-- TO-DO ITEM --
Return, word for word, every line from the one containing "65.93 to 66.00: 5" through the last line of the records, both ends included. Leave the pictures out.

-- STUDY MATERIAL --
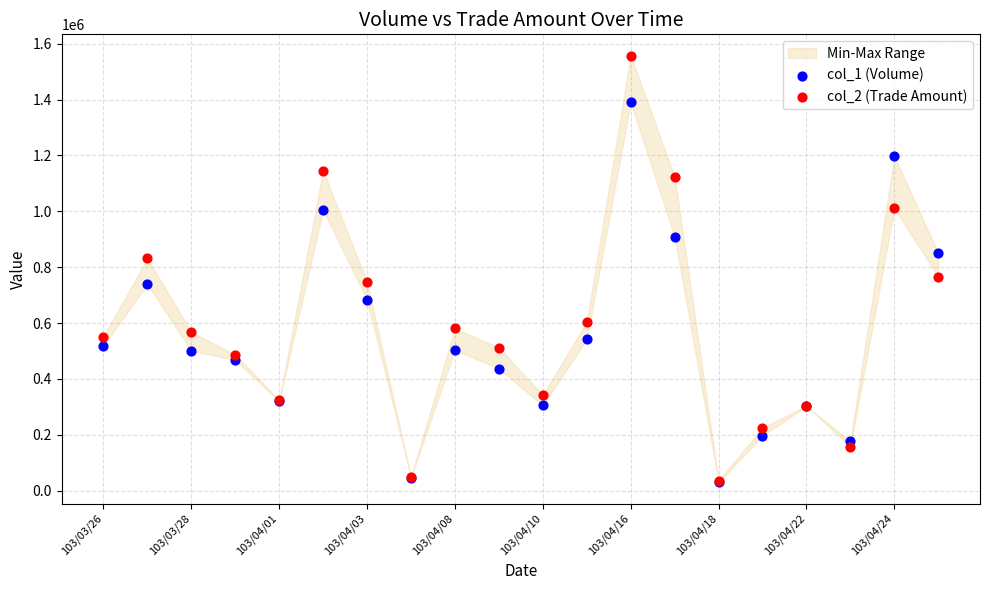

What are all the series names shown in the legend?

col_1 (Volume), col_2 (Trade Amount)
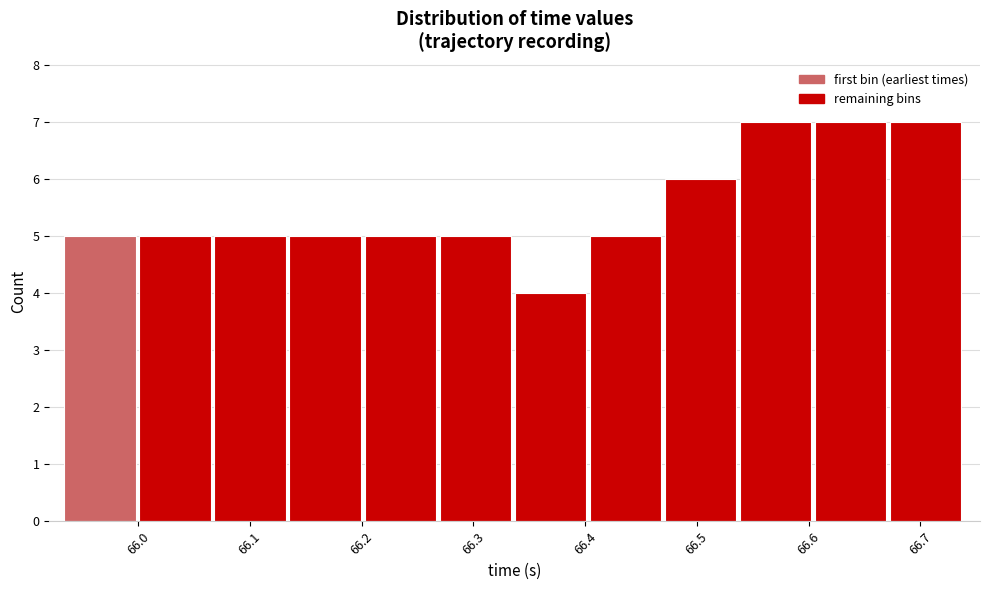

Reading left to right, transcribe this chart: for each bar, give the range it covers on the x-axis and its height. Neither the bar edges nor the heights are printed on the chart, so give them approximately, as read against the axes.

65.93 to 66.00: 5
66.00 to 66.07: 5
66.07 to 66.14: 5
66.14 to 66.20: 5
66.20 to 66.27: 5
66.27 to 66.34: 5
66.34 to 66.40: 4
66.40 to 66.47: 5
66.47 to 66.54: 6
66.54 to 66.61: 7
66.61 to 66.67: 7
66.67 to 66.74: 7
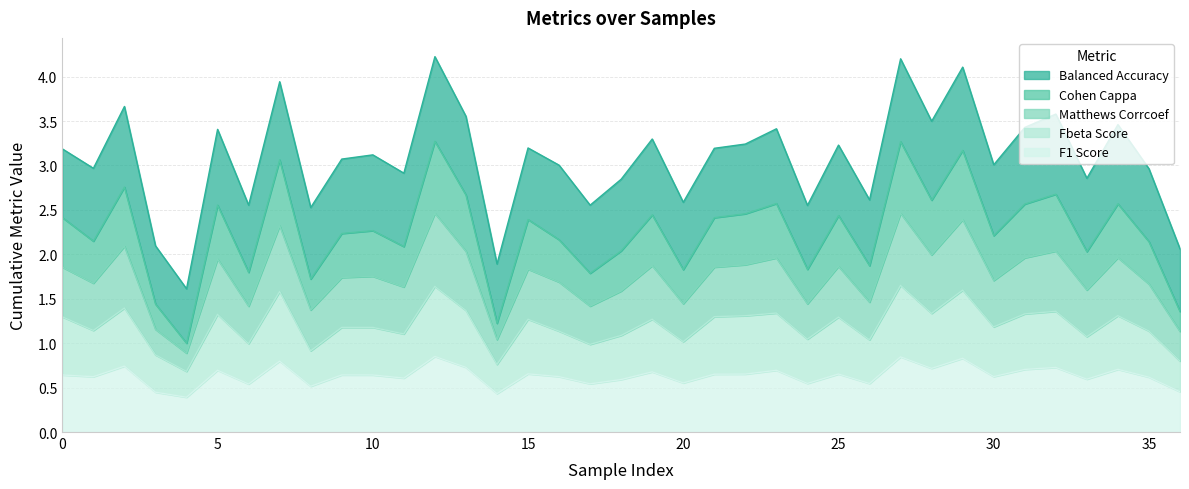

Is the value of fbeta_score at 19 greater than the value of f1_score at 23?

Yes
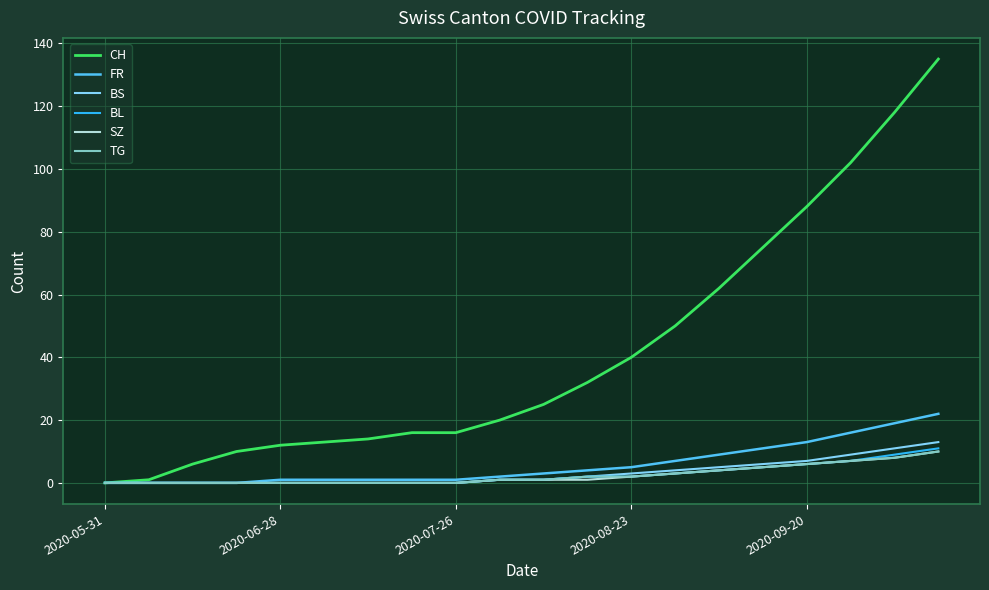

What is the highest value of the FR series?

22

-- SOLUTION TO THE EXERCISE --
65.93 to 66.00: 5
66.00 to 66.07: 5
66.07 to 66.14: 5
66.14 to 66.20: 5
66.20 to 66.27: 5
66.27 to 66.34: 5
66.34 to 66.40: 4
66.40 to 66.47: 5
66.47 to 66.54: 6
66.54 to 66.61: 7
66.61 to 66.67: 7
66.67 to 66.74: 7

Is the value of fbeta_score at 19 greater than the value of f1_score at 23?

Yes

What is the highest value of the FR series?

22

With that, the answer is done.